At the same time, while we never want to forget that there are real people at the center of these stories, these public conversations also present ‘teachable moments’ where we can challenge those stereotypes or point out important themes for people who are less versed in this issue. People may ask you for your opinion if they know you’ve volunteered with REACH, or come to our gala, or shared our content on social media. If conversations like this are coming up in your social circles, here are a few tips to move the conversation forward in a productive and educational way.

  1. This is a real person. Conversation around news stories, and especially people in the public eye, often forget that and it’s important to remind people. Try to keep humanity at the center of the conversation.
  2. You don’t necessarily know an abuser when you see one. The monster myth is real and pervasive. Similar myths persist about what a ‘real victim’ looks like. It’s okay to gently challenge people who say “He doesn’t seem like the type” or “You wouldn’t think it could happen to her.” You can just say “Why not?” Domestic violence happens in all types of relationships, and in every cultural, ethnic, religious, and economic group.
  3. There is safety in numbers. Sometimes people assume that, with stories like the #MeToo movement or Bill Cosby, allegations are being made because people are looking to hop on some kind of bandwagon or perhaps ‘looking for a payday.’ REACH’s experience working with survivors has taught us that when one person shares their story, others feel more comfortable doing so. If multiple victims are coming forward with similar stories, it’s likely because those first few gave others the courage to do the same.

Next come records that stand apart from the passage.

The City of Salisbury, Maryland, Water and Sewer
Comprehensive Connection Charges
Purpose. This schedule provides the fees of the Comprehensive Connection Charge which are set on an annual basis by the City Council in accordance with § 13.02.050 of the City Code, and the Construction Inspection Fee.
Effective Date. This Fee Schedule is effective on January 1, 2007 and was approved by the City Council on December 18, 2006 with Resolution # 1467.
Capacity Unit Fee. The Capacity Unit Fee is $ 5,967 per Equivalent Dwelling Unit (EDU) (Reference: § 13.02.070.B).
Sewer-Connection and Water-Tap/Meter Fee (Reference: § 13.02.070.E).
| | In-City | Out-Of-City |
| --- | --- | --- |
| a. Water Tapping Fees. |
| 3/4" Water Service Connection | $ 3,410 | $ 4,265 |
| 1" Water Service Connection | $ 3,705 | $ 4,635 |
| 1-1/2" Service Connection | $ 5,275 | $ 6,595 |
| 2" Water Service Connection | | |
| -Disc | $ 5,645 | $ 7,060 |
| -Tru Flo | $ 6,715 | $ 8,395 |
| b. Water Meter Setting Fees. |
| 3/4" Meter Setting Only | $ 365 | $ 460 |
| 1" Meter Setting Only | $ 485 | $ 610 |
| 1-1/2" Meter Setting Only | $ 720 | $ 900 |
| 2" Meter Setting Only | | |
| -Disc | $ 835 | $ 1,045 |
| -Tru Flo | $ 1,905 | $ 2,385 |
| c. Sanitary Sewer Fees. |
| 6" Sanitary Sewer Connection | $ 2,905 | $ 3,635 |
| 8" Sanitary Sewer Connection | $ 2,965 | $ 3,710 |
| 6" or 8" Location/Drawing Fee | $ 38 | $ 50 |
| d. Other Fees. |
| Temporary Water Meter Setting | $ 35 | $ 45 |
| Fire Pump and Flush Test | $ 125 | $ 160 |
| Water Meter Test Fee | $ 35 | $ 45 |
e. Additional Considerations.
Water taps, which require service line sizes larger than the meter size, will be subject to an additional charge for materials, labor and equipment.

  4. This probably wasn’t a one-time incident. I’ve noticed that local news in particular is fond of the “He just snapped” story. They’ll find one or two neighbors to interview after an assault has made the news, and those neighbors will inevitably say that the couple in question seemed nice and quiet and kept to themselves. Friends and family will say they didn’t see any signs of trouble. Too often the story gets framed as a loss of control, when in fact it was the opposite. Domestic violence is about the establishment of power and control. We also know that it involves a pattern of (often escalating, and not always physical) behavior, and so the likelihood is that this was not an isolated incident. There are reasons we’d like to think that these incidents are out of the ordinary and can’t happen to us. The fact is, we as friends and family won’t see the signs unless we know the signs, and unless we are looking for them.
  5. It’s not so easy to “just leave.” In any conversation about domestic violence, the question is likely to come up – if it was so bad, why didn’t the victim ‘just leave’? The very framing of this question places the responsibility for the situation on the person being abused, instead of the person doing the abusing. The short answer we often give is: because the abuse worked. Remember, abuse is about power and control (see #4), and when it works, the survivor feels like they don’t have the power or the control to change their circumstances. They may feel isolated from friends and family, may be afraid no one will believe them because their partner is an upstanding member of the community, or they may be financially dependent on their abuser. There are a million reasons people stay, but try reframing the question: why does the abuser abuse? Why do we expect the victim to be the one to put a stop to it?

My colleagues at REACH are constantly out and about in the community, leading trainings and trying to educate communities about domestic violence. The reality is that you are our best tool for doing this. The majority of people may not attend a REACH event or training, but when you talk to your friends, family members, and coworkers around the kitchen table, at the water cooler, or over drinks after work, we can really start making a difference in the way that society thinks and feels about abuse. That’s what we mean when we say TOGETHER we will reach beyond domestic violence.